Well, calculating formulas cell by cell will slow down the performance significantly for sure. If you do not need to calculate those formulas one by one, and the formulas do not reference to other formulas which have not been calculated, then you should use CalculationOptions.Recursive to set it to false.

Also, you said that those formulas in the second sheet references to the cells in the first sheet. By reviewing your code, the first sheet should have been calculated before the second sheet, so it should be ok to use this option. We tested your scenario/ case a bit too but could not find any significant performance issue.

I am afraid, if you still find performance issue apart from all recommendations we suggested, we need a standalone sample console application to reproduce the issue. Please provide us the sample project with template files, we will check it soon.

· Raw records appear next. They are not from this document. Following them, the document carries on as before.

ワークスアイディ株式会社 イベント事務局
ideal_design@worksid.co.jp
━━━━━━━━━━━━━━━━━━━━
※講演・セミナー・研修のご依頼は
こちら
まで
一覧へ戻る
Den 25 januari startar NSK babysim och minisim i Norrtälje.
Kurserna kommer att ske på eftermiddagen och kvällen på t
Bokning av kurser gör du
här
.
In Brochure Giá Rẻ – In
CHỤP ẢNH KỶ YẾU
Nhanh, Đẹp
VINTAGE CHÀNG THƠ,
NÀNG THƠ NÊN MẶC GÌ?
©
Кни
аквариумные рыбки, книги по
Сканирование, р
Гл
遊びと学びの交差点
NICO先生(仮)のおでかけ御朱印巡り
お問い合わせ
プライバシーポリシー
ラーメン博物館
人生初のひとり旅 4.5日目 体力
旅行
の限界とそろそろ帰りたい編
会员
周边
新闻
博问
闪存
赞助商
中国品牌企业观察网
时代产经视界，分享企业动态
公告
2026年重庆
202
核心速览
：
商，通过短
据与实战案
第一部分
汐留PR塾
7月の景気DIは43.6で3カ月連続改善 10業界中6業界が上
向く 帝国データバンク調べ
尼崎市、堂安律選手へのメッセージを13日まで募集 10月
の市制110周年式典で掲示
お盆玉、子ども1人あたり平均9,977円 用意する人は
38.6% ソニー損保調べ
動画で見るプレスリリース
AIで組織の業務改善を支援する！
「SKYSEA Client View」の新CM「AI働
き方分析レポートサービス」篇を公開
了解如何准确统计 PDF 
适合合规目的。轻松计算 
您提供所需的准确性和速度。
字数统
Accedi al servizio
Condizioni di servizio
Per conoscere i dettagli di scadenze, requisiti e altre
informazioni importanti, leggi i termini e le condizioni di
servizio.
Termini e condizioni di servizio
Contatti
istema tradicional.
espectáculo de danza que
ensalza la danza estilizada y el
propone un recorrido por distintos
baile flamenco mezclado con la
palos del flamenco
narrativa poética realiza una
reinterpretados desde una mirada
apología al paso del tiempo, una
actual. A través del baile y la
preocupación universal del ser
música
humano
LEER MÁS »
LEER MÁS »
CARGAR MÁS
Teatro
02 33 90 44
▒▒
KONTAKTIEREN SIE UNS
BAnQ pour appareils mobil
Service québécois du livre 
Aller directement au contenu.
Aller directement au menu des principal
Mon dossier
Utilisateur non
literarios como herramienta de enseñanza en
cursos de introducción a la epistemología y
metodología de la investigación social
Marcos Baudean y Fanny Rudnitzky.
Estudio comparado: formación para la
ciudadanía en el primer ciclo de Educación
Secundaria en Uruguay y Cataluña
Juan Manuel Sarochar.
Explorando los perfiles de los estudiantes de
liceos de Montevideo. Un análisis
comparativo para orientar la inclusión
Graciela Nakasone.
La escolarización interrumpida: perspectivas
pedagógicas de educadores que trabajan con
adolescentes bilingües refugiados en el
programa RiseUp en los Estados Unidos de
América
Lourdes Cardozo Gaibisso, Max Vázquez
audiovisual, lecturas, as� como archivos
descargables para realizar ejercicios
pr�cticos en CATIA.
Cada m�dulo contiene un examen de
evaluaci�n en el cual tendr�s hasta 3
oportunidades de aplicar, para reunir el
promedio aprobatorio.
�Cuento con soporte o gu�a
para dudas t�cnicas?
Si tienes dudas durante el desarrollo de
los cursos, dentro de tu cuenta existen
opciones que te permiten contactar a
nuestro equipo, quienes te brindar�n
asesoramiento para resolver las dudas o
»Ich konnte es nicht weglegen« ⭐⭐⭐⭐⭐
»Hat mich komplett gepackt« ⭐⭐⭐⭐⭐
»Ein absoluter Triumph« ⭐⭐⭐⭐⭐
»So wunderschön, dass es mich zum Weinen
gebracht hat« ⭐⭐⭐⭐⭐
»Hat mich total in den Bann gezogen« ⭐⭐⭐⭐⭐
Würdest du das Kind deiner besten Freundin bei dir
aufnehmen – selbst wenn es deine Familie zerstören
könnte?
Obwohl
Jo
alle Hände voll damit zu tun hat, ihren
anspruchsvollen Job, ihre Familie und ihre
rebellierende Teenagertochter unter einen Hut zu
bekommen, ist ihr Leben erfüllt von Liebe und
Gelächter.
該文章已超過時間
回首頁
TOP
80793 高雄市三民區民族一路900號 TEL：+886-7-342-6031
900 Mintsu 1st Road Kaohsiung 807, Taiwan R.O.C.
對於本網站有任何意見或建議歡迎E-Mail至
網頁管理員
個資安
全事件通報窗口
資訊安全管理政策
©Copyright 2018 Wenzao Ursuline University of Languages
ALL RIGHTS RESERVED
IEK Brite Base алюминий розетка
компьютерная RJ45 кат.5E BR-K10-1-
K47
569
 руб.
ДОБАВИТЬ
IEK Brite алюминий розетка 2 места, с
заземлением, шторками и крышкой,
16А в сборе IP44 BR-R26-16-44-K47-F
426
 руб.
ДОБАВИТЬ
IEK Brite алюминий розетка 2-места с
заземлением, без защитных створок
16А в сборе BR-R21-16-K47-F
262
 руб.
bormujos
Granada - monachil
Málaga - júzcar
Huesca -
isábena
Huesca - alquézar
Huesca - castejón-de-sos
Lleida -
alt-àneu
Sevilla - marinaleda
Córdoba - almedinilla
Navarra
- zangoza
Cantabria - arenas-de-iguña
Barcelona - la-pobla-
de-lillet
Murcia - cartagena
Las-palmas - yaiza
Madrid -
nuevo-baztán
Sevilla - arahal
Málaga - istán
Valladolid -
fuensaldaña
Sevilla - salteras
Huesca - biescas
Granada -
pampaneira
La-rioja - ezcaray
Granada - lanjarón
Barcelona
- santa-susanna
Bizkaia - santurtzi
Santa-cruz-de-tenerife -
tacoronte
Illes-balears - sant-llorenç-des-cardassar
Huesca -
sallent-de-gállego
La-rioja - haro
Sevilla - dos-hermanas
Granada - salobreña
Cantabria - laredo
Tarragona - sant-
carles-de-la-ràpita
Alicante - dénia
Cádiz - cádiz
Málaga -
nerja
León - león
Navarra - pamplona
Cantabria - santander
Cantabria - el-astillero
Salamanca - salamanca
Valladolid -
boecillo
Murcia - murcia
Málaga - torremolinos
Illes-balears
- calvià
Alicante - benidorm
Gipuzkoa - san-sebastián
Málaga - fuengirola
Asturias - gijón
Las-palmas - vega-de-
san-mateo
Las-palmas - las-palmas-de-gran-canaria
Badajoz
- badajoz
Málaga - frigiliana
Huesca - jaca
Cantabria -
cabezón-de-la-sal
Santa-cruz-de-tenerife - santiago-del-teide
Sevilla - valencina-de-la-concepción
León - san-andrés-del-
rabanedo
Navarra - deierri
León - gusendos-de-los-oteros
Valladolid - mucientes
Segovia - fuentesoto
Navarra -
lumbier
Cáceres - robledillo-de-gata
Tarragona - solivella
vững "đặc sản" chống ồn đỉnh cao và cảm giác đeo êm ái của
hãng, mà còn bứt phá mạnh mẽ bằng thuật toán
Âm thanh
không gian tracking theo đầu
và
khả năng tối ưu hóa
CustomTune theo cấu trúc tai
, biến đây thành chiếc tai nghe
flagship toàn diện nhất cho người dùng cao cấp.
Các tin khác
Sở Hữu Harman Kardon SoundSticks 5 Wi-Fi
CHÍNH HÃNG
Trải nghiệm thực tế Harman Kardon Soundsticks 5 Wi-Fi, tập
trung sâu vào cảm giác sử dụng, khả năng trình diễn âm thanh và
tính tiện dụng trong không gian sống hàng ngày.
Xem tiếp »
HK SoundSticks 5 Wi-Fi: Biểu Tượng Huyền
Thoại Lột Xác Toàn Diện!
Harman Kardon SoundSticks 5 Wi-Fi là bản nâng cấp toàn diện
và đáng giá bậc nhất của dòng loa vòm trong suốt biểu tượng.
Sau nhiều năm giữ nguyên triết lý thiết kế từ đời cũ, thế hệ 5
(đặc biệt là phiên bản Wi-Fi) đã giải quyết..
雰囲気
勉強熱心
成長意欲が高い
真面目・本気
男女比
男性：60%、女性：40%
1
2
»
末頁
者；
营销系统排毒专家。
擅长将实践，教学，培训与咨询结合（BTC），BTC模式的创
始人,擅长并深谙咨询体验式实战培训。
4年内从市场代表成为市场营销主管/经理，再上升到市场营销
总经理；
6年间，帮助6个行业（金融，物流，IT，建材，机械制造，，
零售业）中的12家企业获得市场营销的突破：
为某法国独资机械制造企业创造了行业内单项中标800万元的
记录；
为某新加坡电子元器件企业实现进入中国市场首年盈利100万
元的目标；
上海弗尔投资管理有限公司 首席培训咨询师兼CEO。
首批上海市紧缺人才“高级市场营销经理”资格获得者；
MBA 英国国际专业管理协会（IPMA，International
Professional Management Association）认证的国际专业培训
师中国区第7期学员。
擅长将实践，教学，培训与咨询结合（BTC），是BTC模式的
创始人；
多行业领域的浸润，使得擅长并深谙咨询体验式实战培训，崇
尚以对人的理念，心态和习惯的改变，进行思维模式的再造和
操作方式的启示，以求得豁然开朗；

Reg <<you said that those formulas in the second sheet references to the cells in the first sheet. By reviewing your code, the first sheet should have been calculated before the second sheet>>,
Yes, the first worksheet is calculating first and then the second worksheet will be calculated after that.
I am working on some code changes and using sharedformula method, but it is still taking 70 to 80 mins.
Here it is the sample console project that you can use to work on it.
https://1drv.ms/u/s!AuV5Hxi_6HIbmUaAJv5MYr0HFy2G?e=yzUHVE

In the mean-time, can you please let me know any update on this logged ticket that you have it. << CELLSNET-47387 - Calculate formula on large excel data of more than 140K rows not working>>
We are looking for possible suggestions that I can significantly improve performance of this excel worksheet containing 144K records and bunch of complex formulas in it and trying to reduce the time to 20 to 30 mins. Please provide us some more ideas/suggestions that we can try it out to achieve this performance improvement.
Thanks so much!

@sridharravva2020,

Thanks for the samples.

I think using 70-80 mins time (taken) is not really bad for those bunch of formulas when following the shared formula feature (we suggested) considering the fact that previously 4 hours were being taken to complete the process. I have logged your resource files (sample project and template file) against the ticket for investigations. This will help to analyze your issue (logged earlier as “CELLSNET-47387”) thoroughly. Let us evaluate your code segment in details and we will check if your code needs some tweaks to minimize the time cost as per your requirements.

Once we have an update on it, we will let you know.